COLUMBIA, Mo. (KMIZ)
A federal review of the University of Missouri's plan to demolish a building with radioactive contamination could take until 2025 to complete.
The Nuclear Regulatory Commission began its technical review this summer for the plan to demolish Pickard Hall. The NRC said its review of the different aspects of MU's plan could take it until January 2025 to complete.
The school announced in 2019 that it would get approval from the NRC to demolish the building, which involves handling of various radioactive material in the building. Faculty and students worked with radium there in the 1930s, leading to several parts of the building to become contaminated.
ABC 17 News obtained the university's plans submitted to the NRC. The school plans to demolish the building on the Francis Quadrangle during summer, when fewer people are on campus.

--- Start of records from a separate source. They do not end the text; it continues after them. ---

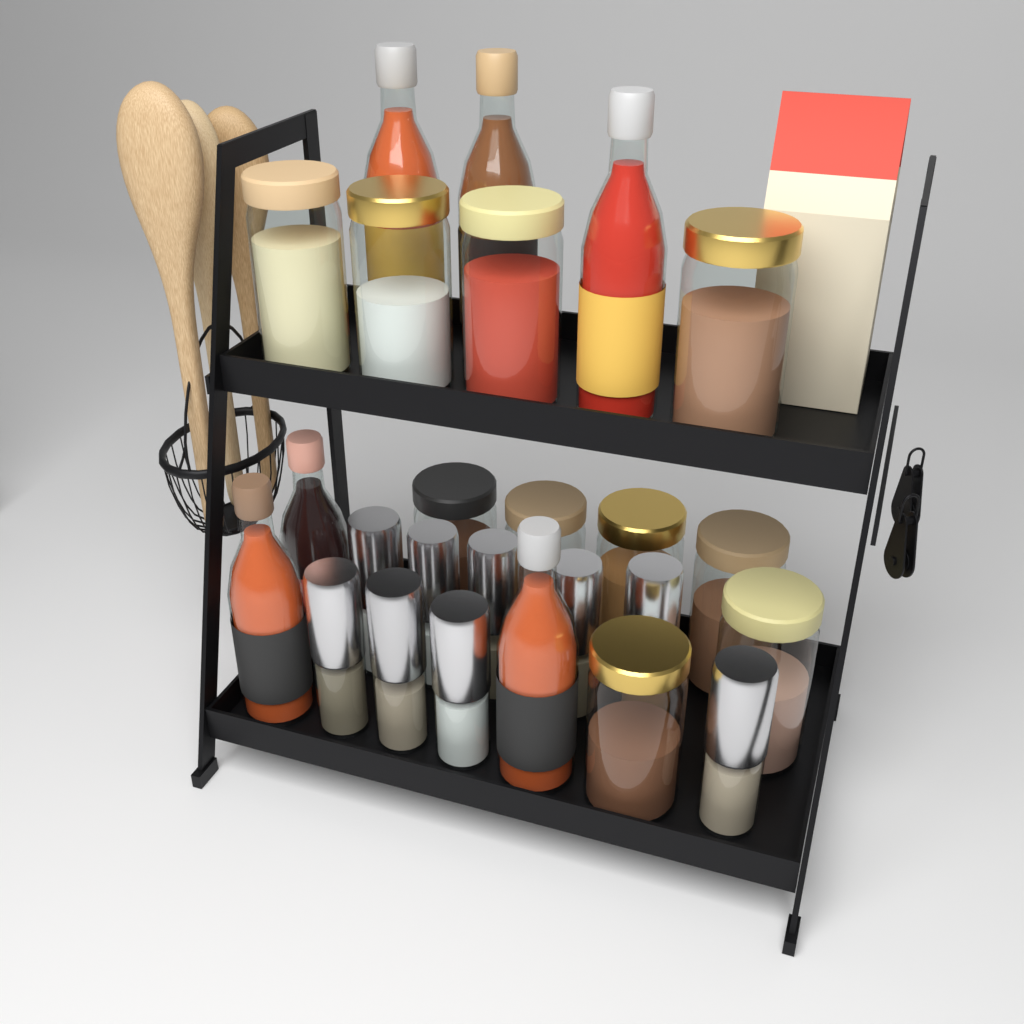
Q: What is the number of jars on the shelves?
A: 10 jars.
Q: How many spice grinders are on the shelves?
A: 9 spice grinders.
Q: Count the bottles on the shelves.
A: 6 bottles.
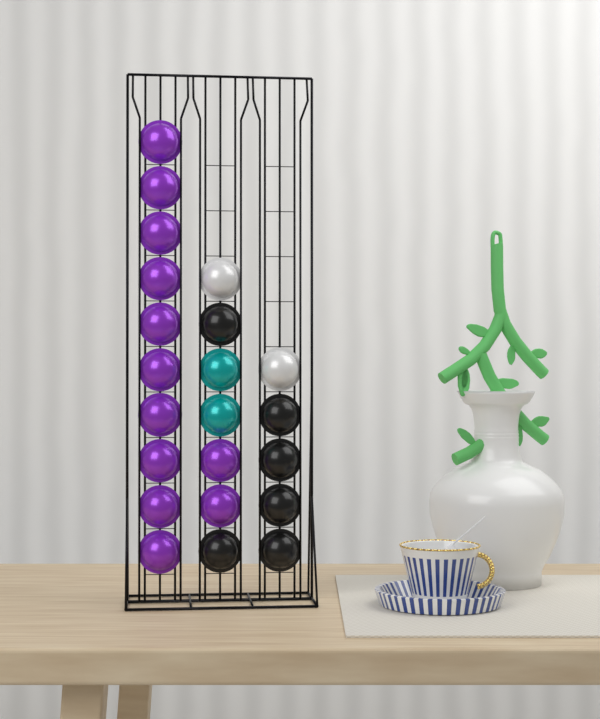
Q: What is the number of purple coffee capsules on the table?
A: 12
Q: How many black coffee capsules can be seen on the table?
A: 6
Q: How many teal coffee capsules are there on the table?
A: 2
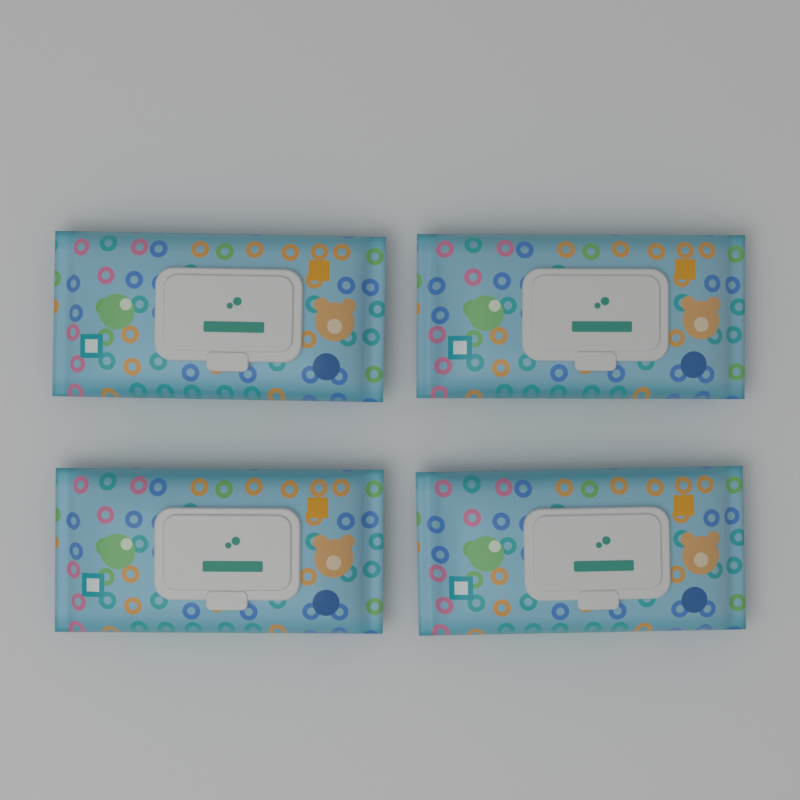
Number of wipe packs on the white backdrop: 4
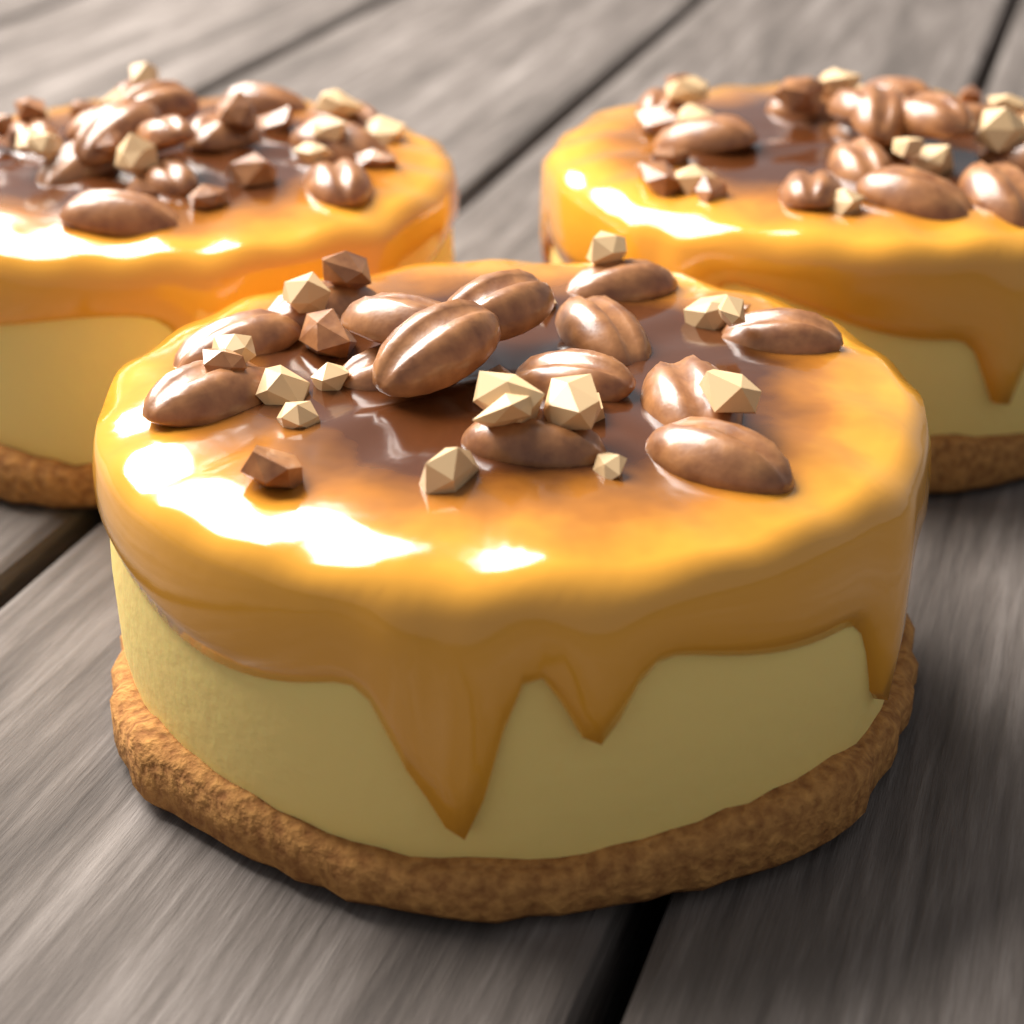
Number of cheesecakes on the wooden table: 3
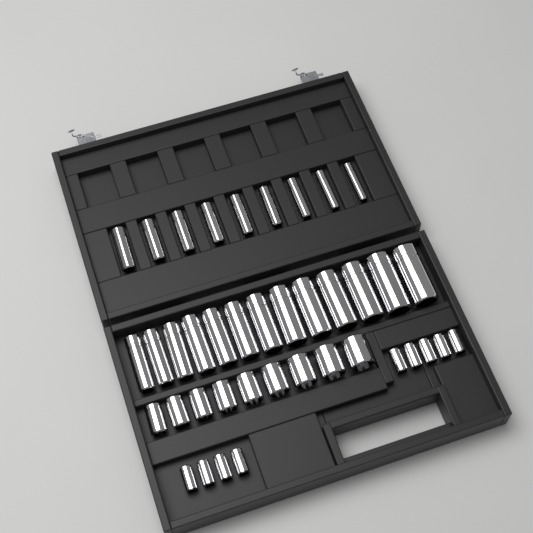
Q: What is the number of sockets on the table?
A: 40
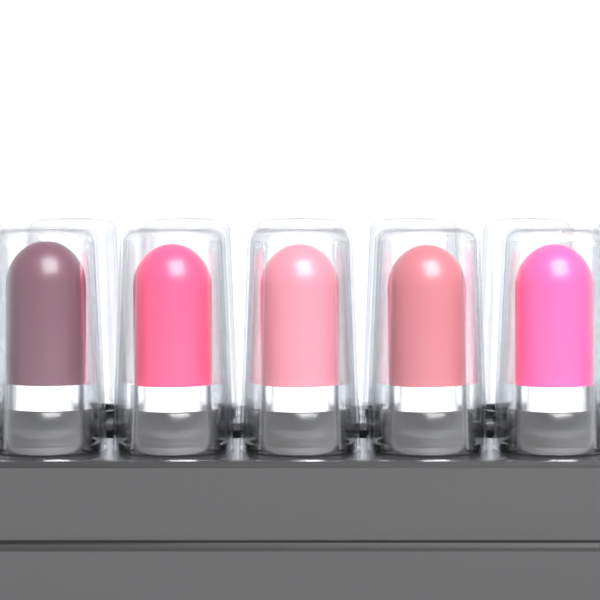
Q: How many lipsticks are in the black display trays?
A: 5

The contractor handling the project would use handheld scanners for radioactivity of the rubble, and haul contaminated material to facilities in Utah and Texas.

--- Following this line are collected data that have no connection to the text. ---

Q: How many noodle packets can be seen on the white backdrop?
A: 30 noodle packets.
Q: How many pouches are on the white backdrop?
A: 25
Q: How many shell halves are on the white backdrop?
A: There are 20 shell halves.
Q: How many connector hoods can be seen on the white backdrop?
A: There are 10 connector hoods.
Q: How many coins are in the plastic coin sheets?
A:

An MU spokesman said the project will cost $11.5 million-$12 million.
NRC project manager Bill Lin said he and the staff would review the plan to make sure safety rules are followed. The school would have two years to complete the project, once the agency gives its approval.

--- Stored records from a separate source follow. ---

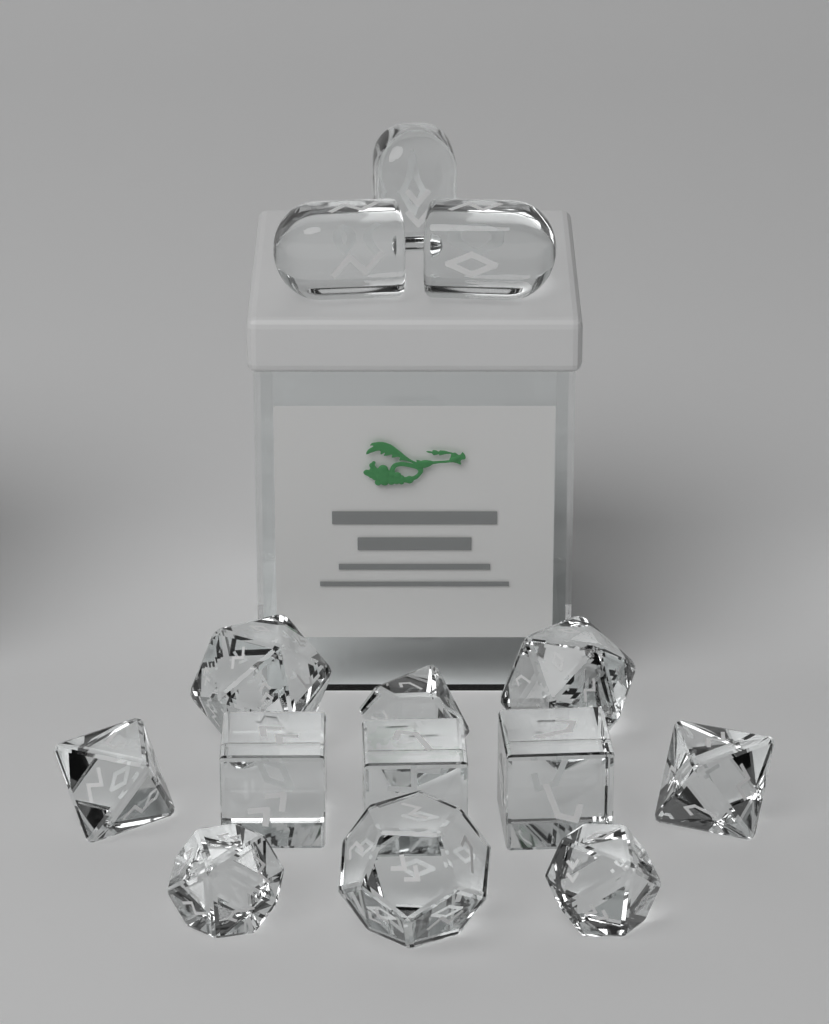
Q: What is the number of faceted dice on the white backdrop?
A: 11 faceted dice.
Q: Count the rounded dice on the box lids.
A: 3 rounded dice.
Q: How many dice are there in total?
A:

"It's common for the course for them to propose something and then for me to ask questions," Lin said. "And then once that's settled out, that will be made publicly available."
Lin said all radioactive spots of the building have been identified. He said the public does not face any risk of exposure.
Basi said the school has not yet decided what could replace Pickard Hall. He said leaders would make sure the future use of the spot fits within the look and feel of the historic quad.